To do: Find every line in the listing below that contains the string "thông" and copy each one. Case counts when matching.
^^^^
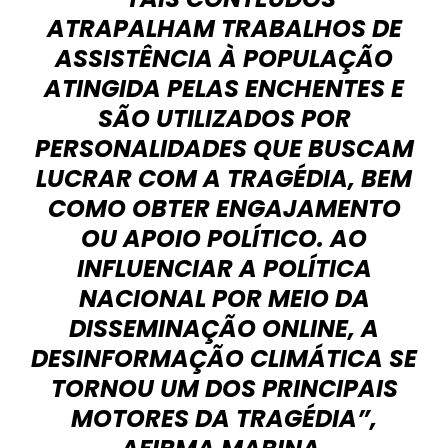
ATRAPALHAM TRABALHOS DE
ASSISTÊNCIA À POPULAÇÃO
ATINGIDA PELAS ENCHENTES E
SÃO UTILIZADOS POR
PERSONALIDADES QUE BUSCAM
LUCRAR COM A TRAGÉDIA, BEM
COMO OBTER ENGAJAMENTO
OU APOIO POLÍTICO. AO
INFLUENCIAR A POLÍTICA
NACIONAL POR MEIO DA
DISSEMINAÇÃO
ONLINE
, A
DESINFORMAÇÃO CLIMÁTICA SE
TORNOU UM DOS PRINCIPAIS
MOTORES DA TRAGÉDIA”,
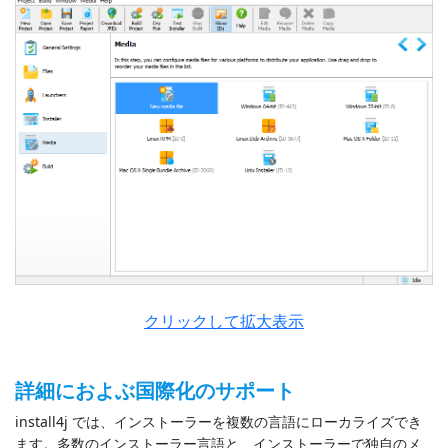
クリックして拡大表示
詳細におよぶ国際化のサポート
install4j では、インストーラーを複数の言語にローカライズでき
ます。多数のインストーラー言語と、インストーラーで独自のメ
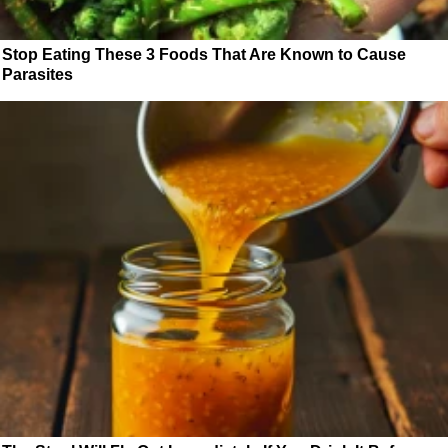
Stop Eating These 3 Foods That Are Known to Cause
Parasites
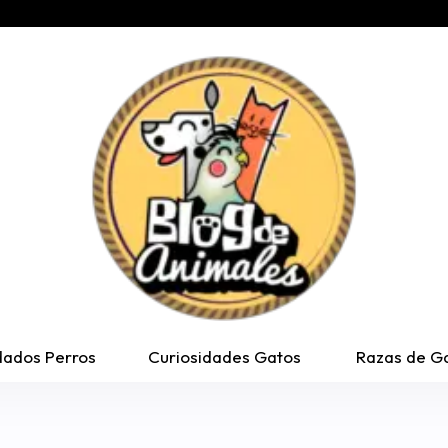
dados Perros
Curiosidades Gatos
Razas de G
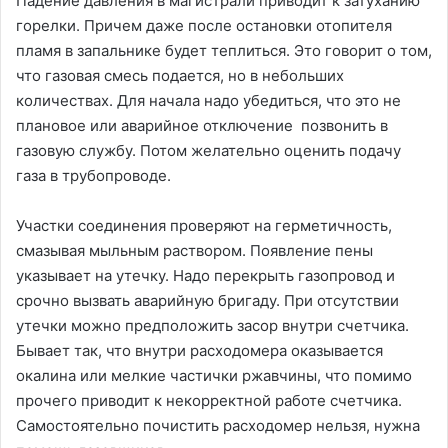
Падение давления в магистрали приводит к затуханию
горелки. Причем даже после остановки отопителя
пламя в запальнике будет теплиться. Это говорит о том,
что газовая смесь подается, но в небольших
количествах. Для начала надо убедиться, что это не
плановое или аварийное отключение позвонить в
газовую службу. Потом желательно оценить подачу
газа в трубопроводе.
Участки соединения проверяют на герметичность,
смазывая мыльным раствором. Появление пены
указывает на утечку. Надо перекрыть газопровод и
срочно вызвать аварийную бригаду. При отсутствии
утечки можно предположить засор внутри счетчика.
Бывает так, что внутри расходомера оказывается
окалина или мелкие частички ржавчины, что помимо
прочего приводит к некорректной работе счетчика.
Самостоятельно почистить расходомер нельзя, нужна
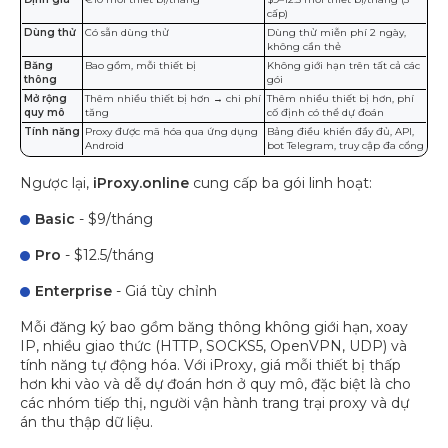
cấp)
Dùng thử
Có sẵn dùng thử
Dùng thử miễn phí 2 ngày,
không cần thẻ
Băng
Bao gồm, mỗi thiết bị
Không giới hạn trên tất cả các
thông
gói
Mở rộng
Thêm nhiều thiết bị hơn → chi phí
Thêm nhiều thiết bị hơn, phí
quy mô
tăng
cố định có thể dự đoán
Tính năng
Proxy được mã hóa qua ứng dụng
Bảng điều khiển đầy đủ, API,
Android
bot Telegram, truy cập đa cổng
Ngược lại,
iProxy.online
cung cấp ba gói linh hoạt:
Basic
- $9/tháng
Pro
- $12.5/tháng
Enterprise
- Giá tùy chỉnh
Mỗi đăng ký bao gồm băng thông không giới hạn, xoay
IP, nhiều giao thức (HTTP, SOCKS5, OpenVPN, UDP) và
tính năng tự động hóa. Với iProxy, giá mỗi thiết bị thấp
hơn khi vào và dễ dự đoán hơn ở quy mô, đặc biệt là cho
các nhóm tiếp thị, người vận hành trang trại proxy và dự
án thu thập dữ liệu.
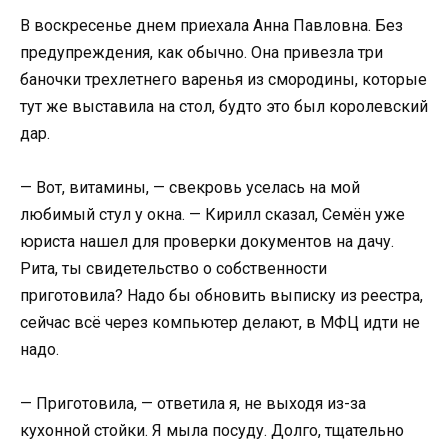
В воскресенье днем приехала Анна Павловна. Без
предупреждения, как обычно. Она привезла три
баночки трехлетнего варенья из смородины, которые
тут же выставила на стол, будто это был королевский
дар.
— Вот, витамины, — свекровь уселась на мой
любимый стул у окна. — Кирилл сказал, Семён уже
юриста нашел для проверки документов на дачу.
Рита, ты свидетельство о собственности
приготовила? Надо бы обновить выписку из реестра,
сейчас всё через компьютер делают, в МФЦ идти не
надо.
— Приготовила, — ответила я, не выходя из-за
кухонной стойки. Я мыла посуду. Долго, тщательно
^^^^
Task solution:
thông
Mỗi đăng ký bao gồm băng thông không giới hạn, xoay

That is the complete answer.